Examples of modern psychedelic graphic design
These are some good examples of modern psychedelic art graphic design, used across a variety of mediums like posters, adverts, graffiti, and digital wallpapers.
Digital wallpaper. Image from Wallpaper Flare
A poster promoting Tame Impala’s appearance at Mad Cool Festival in Spain. Image from Pinterest
A psychedelic style poster created by artist Jacob Rosenburg
Psychedelic graffiti by Marchal Mithouard. Image from Reddit
Can psychedelic graphic design be used for modern businesses?

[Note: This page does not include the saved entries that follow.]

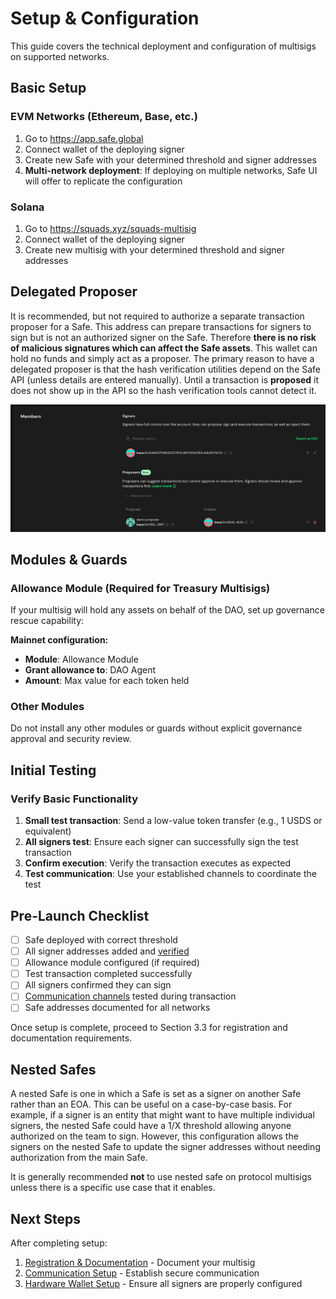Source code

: # Setup & Configuration

This guide covers the technical deployment and configuration of multisigs on supported networks.

## Basic Setup

### EVM Networks (Ethereum, Base, etc.)

1. Go to https://app.safe.global
2. Connect wallet of the deploying signer
3. Create new Safe with your determined threshold and signer addresses
4. **Multi-network deployment**: If deploying on multiple networks, Safe UI will offer to replicate the configuration

### Solana

1. Go to https://squads.xyz/squads-multisig
2. Connect wallet of the deploying signer
3. Create new multisig with your determined threshold and signer addresses

## Delegated Proposer

It is recommended, but not required to authorize a separate transaction proposer for a Safe. This address can prepare transactions for signers to sign but is not an authorized signer on the Safe. Therefore **there is no risk of malicious signatures which can affect the Safe assets**. This wallet can hold no funds and simply act as a proposer. The primary reason to have a delegated proposer is that the hash verification utilities depend on the Safe API (unless details are entered manually). Until a transaction is **proposed** it does not show up in the API so the hash verification tools cannot detect it.

![Delegated proposer configuration interface](assets/image1.png)

## Modules & Guards

### Allowance Module (Required for Treasury Multisigs)

If your multisig will hold any assets on behalf of the DAO, set up governance rescue capability:

**Mainnet configuration:**
- **Module**: Allowance Module
- **Grant allowance to**: DAO Agent 
- **Amount**: Max value for each token held

### Other Modules

Do not install any other modules or guards without explicit governance approval and security review.

## Initial Testing

### Verify Basic Functionality

1. **Small test transaction**: Send a low-value token transfer (e.g., 1 USDS or equivalent)
2. **All signers test**: Ensure each signer can successfully sign the test transaction
3. **Confirm execution**: Verify the transaction executes as expected
4. **Test communication**: Use your established channels to coordinate the test

## Pre-Launch Checklist

- [ ] Safe deployed with correct threshold
- [ ] All signer addresses added and [verified](registration-and-documentation.md#signer-verification-process)
- [ ] Allowance module configured (if required)
- [ ] Test transaction completed successfully
- [ ] All signers confirmed they can sign
- [ ] [Communication channels](communication-setup.md) tested during transaction
- [ ] Safe addresses documented for all networks

Once setup is complete, proceed to Section 3.3 for registration and documentation requirements.

## Nested Safes

A nested Safe is one in which a Safe is set as a signer on another Safe rather than an EOA. This can be useful on a case-by-case basis. For example, if a signer is an entity that might want to have multiple individual signers, the nested Safe could have a 1/X threshold allowing anyone authorized on the team to sign. However, this configuration allows the signers on the nested Safe to update the signer addresses without needing authorization from the main Safe.

It is generally recommended **not** to use nested safe on protocol multisigs unless there is a specific use case that it enables.

## Next Steps

After completing setup:
1. [Registration & Documentation](registration-and-documentation.md) - Document your multisig
2. [Communication Setup](communication-setup.md) - Establish secure communication
3. [Hardware Wallet Setup](hardware-wallet-setup.md) - Ensure all signers are properly configured
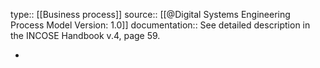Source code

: type:: [[Business process]]
source:: [[@Digital Systems Engineering Process Model Version: 1.0]]
documentation:: See detailed description in the INCOSE Handbook v.4, page 59.

-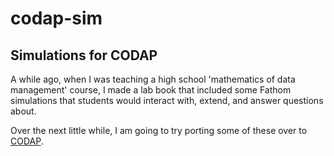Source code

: # codap-sim
## Simulations for CODAP

A while ago, when I was teaching a high school 'mathematics of data management' course, I made a lab book that included some Fathom simulations that students would interact with, extend, and answer questions about. 

Over the next little while, I am going to try porting some of these over to [CODAP](https://concord.org/projects/codap).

Psychedelic graphic design isn’t just reserved for concert posters from the 60s. It has persevered through the decades, and reached our 21st century digital age where it can be put to good use by businesses who want to achieve a certain aesthetic, or reflect the values embedded in the style. This style of design might be a great choice for super eye-catching advertising, product labels, brochures, displays, blog imagery, and more. It might even become part of a business’ style guide.
Psychedelic design isn’t suitable for straight-laced businesses who want to portray a certain image, like an accounting firm for example (although this would be funny to see). But for businesses with a funky, alternative culture, or one that represents ideals such as love, rebellion, or freedom of expression, psychedelic design could fit well with their image. It can be a fantastic way to grab people’s attention and express the ideals of that magical American era, where love was plentiful and bell-bottom wearing youngsters were sticking it to the man.
It isn’t necessary to go the whole hog either—graphic designers can take particular elements of psychedelic design and weave them into their work for businesses, creating a freshness that makes people sit up and pay attention, especially if it’s unexpected. Design is pure creativity after all, and there’s no hard set rules as to what you can and cannot do. Businesses can use this wonderfully experimental design style to seize the attention of their target audience, hypnotise them with blasts of colour and surreal imagery, and impress them enough that they might decide to become customers.